Jenny Lake is, of course, far from the only hiking destination in Grand Teton. In the park’s visitor center, Lewis gestures to a scale model of the park.

“I typically like to send people to Taggert Lake before Jenny Lake because they can get a better feel for hiking in the park,” Lewis said. “You get a little more of a different dynamic, whereas Jenny Lake, a lot of people just take the boat over and hike about a mile up to Inspiration Point and all back up, which is about a two-mile, quick hike. But I prefer Taggert Lake because you get more encompassing; you get the good views of the mountains… and you still get the hike to an alpine lake. It’s kind of a beautiful area. And I feel like you get away a little bit more in that area, whereas if you go to Jenny Lake and Inspiration Point, it’s going to be pretty crowded.”

At right, a lone kayaker drifts to shore on Jenny Lake. Boating is a popular activity on the lake. However, most activities, including the boat that ferries guests across the lake, close down in the offseason. Below, the trails at Jenny Lake are known for their beautiful, scenic views.

I happen to have lucked out; on the day I completed my hike in mid-October, the crowds were gone. As I walked with my classmates, I reflected that, quite often, we were completely alone and without cell service. This brought my concerns to the bright red can of bear spray strapped to my backpack and rhythmically tapping me on the thigh. All hikers are encouraged to take a can with them for their protection.

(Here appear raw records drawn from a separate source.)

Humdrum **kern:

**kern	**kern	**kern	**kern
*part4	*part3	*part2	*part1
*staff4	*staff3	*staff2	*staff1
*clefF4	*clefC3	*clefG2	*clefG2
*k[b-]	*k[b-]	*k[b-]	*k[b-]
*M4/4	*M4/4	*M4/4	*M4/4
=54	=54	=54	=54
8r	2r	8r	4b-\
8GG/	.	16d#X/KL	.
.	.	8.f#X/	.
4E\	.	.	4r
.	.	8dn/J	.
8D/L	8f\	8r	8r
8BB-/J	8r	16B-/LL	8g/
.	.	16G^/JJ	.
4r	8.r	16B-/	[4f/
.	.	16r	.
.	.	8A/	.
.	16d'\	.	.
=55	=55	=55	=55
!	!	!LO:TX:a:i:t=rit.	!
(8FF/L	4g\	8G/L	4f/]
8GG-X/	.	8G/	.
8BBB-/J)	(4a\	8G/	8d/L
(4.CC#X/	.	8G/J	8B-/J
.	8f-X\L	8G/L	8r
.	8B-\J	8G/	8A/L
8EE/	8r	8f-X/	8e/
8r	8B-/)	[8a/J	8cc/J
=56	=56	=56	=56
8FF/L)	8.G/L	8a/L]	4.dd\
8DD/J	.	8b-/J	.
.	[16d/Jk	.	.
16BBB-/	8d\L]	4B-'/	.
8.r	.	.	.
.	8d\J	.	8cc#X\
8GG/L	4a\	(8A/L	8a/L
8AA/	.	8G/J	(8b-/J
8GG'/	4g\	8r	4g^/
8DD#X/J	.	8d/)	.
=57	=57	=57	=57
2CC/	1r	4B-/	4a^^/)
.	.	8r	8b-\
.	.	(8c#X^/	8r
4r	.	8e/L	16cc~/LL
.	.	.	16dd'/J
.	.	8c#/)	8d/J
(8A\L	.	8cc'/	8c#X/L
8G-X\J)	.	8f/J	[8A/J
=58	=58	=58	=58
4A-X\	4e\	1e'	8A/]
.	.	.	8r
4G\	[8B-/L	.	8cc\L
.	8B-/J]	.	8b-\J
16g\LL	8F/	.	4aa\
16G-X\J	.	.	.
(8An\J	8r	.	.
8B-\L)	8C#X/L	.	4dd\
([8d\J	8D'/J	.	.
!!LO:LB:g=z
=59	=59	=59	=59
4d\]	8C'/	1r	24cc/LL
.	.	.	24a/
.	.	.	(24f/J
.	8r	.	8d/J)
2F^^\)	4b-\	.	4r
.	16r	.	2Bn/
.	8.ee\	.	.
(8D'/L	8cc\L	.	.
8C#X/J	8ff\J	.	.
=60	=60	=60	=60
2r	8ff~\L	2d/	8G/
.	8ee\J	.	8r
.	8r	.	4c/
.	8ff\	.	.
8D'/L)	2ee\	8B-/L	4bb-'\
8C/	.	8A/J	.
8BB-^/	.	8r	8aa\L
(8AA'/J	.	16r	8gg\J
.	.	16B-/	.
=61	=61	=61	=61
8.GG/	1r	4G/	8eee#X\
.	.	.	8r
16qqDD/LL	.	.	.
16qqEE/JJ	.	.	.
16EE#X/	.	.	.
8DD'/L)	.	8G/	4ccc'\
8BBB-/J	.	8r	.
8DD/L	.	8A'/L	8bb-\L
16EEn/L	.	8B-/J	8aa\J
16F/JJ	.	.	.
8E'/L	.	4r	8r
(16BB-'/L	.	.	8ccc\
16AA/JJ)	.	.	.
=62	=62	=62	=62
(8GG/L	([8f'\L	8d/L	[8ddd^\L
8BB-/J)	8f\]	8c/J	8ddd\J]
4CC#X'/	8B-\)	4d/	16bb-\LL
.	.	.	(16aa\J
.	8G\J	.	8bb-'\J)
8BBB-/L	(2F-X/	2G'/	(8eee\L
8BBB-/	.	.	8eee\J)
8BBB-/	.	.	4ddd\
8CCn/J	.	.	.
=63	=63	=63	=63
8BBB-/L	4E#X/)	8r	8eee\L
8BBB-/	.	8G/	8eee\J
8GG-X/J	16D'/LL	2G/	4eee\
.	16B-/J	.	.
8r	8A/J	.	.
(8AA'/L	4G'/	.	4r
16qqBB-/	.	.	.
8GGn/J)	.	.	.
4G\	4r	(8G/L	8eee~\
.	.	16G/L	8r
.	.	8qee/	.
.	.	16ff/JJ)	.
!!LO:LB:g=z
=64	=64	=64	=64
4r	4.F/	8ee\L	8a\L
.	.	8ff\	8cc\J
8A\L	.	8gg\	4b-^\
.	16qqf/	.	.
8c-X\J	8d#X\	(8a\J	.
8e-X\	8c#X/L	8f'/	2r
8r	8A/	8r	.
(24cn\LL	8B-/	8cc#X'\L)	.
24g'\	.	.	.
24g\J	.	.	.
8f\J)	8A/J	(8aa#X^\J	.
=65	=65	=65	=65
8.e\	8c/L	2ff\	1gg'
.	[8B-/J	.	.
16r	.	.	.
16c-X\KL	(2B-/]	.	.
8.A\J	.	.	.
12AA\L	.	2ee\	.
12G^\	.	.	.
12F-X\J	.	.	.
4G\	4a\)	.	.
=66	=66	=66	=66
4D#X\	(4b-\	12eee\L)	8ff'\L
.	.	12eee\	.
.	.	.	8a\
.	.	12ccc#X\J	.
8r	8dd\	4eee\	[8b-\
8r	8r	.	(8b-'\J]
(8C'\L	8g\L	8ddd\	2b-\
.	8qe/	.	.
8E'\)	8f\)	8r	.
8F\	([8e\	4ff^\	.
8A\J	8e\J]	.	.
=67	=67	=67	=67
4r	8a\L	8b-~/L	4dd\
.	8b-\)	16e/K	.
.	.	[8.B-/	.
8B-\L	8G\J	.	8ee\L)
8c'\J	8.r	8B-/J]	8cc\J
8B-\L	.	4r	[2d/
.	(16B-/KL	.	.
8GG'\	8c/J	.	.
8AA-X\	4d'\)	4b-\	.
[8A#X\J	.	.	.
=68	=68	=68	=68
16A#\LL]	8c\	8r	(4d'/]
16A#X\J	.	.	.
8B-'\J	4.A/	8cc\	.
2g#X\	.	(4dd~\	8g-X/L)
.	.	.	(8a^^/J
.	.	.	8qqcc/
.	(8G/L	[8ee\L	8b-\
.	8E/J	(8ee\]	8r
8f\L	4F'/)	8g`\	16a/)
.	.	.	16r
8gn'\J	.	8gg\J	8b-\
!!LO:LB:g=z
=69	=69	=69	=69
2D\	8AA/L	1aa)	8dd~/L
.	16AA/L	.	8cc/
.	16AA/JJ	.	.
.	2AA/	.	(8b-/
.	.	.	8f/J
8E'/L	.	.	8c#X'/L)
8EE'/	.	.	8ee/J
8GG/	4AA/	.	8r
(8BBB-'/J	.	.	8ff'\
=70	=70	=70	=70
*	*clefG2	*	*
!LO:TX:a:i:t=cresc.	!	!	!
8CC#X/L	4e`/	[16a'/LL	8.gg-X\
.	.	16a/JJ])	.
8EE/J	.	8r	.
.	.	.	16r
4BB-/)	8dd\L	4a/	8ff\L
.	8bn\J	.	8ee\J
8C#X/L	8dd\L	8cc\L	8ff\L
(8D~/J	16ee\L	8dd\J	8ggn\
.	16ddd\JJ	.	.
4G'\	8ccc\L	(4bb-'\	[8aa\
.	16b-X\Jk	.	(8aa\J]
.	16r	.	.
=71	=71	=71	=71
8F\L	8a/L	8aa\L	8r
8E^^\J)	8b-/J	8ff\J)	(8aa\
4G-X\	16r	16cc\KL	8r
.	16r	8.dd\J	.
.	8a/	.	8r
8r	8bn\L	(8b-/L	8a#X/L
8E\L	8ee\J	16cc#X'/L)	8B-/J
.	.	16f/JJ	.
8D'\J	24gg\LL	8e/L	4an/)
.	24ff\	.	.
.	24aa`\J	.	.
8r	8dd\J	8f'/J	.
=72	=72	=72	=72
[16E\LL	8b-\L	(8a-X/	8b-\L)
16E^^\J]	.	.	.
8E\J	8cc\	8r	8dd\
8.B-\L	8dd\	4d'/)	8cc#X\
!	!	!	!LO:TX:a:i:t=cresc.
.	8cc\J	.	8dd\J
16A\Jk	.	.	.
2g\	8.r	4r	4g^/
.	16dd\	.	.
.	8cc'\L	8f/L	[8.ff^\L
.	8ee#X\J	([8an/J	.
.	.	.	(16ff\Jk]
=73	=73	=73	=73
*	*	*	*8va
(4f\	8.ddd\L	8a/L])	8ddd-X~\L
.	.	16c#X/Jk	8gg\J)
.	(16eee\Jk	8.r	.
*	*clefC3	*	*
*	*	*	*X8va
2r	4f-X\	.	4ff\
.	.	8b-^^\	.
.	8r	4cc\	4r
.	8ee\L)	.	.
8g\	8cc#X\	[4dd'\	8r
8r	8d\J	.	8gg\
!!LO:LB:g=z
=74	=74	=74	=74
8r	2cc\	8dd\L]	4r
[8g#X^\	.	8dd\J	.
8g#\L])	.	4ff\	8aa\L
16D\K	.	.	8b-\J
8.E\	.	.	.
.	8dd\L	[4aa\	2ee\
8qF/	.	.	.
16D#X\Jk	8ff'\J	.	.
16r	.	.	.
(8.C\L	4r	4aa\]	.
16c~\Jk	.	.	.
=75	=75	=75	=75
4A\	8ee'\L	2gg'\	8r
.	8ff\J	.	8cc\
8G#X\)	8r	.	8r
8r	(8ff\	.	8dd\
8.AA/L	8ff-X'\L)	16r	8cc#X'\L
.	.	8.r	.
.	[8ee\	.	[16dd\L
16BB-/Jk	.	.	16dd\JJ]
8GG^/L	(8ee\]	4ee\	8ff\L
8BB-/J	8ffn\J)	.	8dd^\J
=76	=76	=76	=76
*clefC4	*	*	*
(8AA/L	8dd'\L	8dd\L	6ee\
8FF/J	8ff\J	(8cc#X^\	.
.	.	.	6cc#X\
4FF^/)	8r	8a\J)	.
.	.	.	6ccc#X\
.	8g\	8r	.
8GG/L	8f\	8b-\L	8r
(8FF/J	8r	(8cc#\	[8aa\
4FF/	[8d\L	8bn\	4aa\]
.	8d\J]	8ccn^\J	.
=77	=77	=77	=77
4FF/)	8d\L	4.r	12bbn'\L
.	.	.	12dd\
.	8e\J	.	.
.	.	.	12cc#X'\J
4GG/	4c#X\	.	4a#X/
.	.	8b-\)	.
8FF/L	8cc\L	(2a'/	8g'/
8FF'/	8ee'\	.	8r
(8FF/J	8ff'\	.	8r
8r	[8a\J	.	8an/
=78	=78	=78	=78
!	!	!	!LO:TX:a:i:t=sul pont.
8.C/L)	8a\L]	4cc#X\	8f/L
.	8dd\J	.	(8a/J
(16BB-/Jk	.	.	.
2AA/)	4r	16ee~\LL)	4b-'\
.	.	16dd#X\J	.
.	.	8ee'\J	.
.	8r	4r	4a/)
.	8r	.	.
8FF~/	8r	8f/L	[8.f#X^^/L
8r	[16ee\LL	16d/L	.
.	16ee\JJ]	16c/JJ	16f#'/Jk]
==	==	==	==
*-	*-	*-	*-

Bears “are a big concern,” said Lewis. “I think people need to just be… just stay aware. They don’t need to fear bears, just show respect. Ya know? You’re in their territory.”

Bergsma, who has worked at Grand Teton since 1994, has only experienced three or four grizzly bear attacks during his tenure, and there have been no black bear or mountain lion issues.

“Just use caution and give ‘em all a wide berth!” he said.

Luckily, my bear spray remained untouched and the trail remained bearless. Instead of large threatening creatures, I was treated to an afternoon of breathtaking views, crisp air, and the kind of serenity only nature can provide.

“It’s a phenomenal place to hike and you can’t go wrong anywhere you go,” Lewis said.

If You Go

The Jenny Lake Visitor Center is located on Teton Park Road eight miles north of Moose, Wyo., at South Jenny Lake.

Entrance into the park costs $5 per person between mid-December and April 30, and $12 for the rest of the year.

The shuttle boat across the lake costs $10 for an adult round trip, and runs every 15 to 20 minutes during the day. For more information, visit

The Jenny Lake Ranger Station can be contacted at 307-739-3343.

All trails are free of cost. There are no parking fees in the park, but spaces are limited and may fill in popular areas such as Jenny Lake in summer months.